As part of the budget, the government invested $44.1 million in legal assistance, including a one-year indexation supplementation in funding for legal aid commissions, community centres, and Aboriginal and Torres Strait Islander legal services.

This has since been met with criticism from legal bodies and community centres – and comes after LGBTI Legal Service said it had been forced to turn away individuals due to severe underfunding, emphasising that LGBTI specialist community legal services were “at breaking point”.


Earlier this month, Community Legal Centres Australia also urged the government to increase funding to frontline centres to address women’s safety, citing that an additional $125 million in funding was needed.

Now, due to not receiving adequate funding, the Welfare Rights Centre (WRC) said it will be forced to reduce its services, with the First Nations Access Program the first service to be cut after receiving no government support for the past 18 months.

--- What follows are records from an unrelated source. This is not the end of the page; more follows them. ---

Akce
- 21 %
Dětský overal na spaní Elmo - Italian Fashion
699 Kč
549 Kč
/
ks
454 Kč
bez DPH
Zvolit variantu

The First Nations Access Program develops culturally safe community engagement programs that include workshops and targeted resources, as well as employs a First Nations access officer. WRC recently visited Dubbo and Nyngan to raise awareness of the centre’s services and deliver training with one of its social security specialist solicitors. However, WRC board director Thom Calma said that without funding, WRC will have to wind back this service.

“I am proud that WRC employs an Aboriginal person as the First Nations access officer. A person with lived experience who understands the issues faced by mob, such as intergenerational trauma, a mistrust of government and disproportionate gaps in health, education, employment, and justice,” he said.

“We have seen, firsthand, the impact that the First Nations access officer can have for individuals and community. WRC invests in the First Nations access officer because it recognises the unique complexities faced by First Nations people and the importance of this role in achieving fair and just outcomes for mob. Without the First Nations access officer, WRC will not be able to achieve these outcomes, this is a serious setback for the centre.”

Welfare Rights Centre CEO Katherine Boyle added that many First Nations people face significant barriers to accessing their Centrelink entitlements, as well as issues with providing identification and other documents, misunderstandings about care arrangements for children and the overall complexity of the social security system, which result in rejections or cancellations of payments and unfair debts.

“There are whole families in Western NSW surviving on just one Centrelink payment because carers have given up trying to get Carers Payment, young people have given up trying to get Youth Allowance, people with disability have given up trying to get Disability Support Pension. These people are entitled to Centrelink payments, but they have given up because the social security system is too difficult to navigate.

“Following the defeat of the Voice referendum, and in the wake of the robodebt royal commission, and in the midst of a cost-of-living crisis, it’s just so disappointing that the federal government has not invested more in social security advocacy services that are seeking to make a difference to the levels of poverty experienced by First Nations people in NSW,” Boyle said.

“Without a First Nations access officer, Welfare Rights Centre will struggle to reach communities that desperately need help with Centrelink problems. Without additional funding to replace the years of temporary funding, most of which expires in weeks, Welfare Rights Centre will be forced to reduce its legal services, impacting First Nations people needing legal help with Centrelink problems.”